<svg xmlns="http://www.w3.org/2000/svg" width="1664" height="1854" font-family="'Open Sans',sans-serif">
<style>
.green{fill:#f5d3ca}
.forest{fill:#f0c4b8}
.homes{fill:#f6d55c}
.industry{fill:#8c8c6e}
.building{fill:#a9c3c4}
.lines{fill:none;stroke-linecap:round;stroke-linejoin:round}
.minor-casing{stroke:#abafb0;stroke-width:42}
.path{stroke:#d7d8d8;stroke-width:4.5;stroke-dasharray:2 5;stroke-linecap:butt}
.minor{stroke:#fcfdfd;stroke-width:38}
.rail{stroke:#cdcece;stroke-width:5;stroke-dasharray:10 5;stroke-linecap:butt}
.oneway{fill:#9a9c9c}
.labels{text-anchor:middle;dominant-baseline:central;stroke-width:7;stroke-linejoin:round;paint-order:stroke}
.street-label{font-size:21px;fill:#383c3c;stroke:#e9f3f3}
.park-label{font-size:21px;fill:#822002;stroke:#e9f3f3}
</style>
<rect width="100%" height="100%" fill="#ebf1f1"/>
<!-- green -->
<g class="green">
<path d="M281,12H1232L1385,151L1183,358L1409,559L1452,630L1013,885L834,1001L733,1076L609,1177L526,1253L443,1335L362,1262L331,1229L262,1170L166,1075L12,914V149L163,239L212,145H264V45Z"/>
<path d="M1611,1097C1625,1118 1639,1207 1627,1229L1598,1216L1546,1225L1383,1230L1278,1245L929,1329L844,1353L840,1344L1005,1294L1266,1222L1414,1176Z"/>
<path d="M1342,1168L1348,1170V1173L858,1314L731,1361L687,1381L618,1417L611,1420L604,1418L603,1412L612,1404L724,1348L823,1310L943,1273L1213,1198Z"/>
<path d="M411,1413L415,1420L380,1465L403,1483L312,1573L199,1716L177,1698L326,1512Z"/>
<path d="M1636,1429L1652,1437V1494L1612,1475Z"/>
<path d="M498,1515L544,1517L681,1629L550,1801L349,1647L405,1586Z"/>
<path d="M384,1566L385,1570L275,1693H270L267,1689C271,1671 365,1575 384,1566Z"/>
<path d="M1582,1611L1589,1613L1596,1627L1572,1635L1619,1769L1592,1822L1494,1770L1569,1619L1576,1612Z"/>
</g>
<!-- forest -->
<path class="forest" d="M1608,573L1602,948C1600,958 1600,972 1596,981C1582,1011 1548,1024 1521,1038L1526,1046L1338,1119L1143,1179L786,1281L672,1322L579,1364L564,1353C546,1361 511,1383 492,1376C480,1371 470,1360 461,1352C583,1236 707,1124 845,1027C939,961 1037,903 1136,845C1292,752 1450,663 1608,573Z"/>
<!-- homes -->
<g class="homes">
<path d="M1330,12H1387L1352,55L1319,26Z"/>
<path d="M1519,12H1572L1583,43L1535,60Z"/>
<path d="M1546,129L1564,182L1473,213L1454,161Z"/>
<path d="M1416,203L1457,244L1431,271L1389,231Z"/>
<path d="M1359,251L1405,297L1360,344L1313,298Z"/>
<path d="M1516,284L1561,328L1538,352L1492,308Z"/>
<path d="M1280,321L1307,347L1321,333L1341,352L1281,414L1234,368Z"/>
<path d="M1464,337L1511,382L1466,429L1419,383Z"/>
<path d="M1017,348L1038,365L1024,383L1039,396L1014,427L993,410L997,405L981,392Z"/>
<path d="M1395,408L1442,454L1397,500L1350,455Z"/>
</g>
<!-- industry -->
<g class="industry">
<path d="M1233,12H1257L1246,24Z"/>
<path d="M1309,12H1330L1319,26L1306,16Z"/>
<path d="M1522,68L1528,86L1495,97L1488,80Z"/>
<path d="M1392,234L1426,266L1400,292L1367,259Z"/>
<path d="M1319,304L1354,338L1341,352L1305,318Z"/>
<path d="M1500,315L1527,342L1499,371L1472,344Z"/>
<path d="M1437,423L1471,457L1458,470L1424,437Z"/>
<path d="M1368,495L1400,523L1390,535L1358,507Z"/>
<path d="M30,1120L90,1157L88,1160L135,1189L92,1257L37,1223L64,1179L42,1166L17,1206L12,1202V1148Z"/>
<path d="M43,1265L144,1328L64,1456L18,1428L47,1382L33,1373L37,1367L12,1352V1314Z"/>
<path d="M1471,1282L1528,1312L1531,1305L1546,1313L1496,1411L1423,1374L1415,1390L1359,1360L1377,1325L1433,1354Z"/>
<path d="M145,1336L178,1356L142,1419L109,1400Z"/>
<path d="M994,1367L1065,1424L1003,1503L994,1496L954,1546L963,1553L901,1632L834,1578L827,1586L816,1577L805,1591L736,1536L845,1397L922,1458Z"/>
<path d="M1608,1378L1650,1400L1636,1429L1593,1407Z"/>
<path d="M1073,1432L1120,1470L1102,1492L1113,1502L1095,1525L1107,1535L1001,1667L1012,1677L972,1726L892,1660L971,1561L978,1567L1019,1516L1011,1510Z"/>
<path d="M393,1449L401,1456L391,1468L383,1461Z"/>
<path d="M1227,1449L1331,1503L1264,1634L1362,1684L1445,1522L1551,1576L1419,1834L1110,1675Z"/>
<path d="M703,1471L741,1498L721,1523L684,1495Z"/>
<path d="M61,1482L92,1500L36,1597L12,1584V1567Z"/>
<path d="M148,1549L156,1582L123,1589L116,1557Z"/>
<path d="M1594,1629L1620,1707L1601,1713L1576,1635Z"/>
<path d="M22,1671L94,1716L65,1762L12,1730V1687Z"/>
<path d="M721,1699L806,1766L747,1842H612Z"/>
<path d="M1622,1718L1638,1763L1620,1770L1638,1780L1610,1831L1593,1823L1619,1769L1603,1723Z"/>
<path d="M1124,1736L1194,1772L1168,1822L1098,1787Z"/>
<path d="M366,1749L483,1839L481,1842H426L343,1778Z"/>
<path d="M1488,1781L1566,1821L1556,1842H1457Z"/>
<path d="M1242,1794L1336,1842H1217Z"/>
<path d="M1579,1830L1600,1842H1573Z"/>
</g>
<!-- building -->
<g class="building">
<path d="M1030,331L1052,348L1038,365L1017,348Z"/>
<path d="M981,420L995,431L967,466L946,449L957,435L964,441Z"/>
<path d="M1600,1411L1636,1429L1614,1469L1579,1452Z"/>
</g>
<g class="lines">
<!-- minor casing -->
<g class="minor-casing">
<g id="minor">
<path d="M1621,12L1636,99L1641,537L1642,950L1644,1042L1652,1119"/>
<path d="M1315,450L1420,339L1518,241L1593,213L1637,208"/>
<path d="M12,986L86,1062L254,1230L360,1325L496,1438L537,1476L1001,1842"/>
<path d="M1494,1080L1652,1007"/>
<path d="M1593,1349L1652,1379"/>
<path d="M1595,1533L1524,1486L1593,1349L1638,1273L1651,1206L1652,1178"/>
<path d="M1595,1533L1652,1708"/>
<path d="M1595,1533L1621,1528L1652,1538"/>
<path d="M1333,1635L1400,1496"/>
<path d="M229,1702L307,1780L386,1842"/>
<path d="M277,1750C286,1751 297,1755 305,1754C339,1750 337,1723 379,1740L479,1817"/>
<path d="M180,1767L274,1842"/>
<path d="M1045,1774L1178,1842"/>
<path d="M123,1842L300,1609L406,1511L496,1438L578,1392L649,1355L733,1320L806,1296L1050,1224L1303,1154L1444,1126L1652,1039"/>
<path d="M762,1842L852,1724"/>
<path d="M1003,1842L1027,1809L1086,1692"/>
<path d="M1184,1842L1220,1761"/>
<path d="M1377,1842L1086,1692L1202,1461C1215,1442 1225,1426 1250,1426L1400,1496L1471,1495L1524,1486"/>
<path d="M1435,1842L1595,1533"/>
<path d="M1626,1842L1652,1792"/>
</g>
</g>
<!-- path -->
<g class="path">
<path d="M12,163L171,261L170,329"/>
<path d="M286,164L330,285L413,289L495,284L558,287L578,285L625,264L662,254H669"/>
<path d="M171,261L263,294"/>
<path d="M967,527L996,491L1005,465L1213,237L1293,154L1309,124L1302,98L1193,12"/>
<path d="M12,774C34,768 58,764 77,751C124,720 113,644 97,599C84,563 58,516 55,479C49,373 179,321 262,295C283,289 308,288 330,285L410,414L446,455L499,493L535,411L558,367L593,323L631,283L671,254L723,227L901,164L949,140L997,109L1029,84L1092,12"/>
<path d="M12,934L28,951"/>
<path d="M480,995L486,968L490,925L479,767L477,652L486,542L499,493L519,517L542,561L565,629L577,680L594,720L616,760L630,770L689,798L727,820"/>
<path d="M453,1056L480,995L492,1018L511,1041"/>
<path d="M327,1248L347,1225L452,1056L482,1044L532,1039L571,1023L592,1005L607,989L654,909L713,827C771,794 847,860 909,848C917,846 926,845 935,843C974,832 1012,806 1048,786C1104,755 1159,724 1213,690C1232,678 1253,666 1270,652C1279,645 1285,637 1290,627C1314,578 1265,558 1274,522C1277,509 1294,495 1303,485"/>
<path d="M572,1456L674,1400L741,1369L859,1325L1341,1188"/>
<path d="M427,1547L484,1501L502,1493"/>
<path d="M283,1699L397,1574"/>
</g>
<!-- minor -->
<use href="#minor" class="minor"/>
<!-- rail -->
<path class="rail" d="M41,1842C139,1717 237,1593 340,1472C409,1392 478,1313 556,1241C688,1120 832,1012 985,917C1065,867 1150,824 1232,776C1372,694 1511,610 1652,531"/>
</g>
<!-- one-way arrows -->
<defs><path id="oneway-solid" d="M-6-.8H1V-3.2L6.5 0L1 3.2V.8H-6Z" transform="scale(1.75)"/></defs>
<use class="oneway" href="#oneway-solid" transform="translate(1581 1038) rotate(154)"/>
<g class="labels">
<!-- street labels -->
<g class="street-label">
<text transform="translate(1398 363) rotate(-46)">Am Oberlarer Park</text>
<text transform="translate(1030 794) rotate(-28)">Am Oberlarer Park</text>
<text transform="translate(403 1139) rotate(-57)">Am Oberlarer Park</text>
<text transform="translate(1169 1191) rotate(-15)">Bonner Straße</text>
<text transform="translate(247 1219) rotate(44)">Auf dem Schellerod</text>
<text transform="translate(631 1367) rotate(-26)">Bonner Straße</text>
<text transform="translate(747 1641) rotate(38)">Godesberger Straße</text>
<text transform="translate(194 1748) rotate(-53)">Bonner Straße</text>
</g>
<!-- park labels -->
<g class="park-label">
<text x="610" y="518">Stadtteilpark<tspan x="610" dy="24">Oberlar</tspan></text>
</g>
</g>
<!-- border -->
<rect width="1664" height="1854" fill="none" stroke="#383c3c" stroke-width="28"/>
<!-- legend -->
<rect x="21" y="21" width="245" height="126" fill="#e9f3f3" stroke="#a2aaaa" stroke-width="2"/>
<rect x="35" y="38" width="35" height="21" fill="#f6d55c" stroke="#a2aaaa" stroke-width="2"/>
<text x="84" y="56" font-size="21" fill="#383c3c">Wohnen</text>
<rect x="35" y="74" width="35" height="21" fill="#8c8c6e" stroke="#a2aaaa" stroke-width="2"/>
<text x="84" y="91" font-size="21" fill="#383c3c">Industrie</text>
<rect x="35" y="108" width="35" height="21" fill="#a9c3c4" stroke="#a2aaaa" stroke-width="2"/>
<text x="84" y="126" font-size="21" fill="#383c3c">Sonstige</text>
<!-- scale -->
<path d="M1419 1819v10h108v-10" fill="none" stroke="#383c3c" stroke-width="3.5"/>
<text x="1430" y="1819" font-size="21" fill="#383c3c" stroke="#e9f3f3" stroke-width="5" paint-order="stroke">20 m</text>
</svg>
=======
**PROMPT:**
Search the entries for the word "round" and copy every line that holds it.

**RESPONSE FOR THIS EXERCISE:**
.lines{fill:none;stroke-linecap:round;stroke-linejoin:round}
.labels{text-anchor:middle;dominant-baseline:central;stroke-width:7;stroke-linejoin:round;paint-order:stroke}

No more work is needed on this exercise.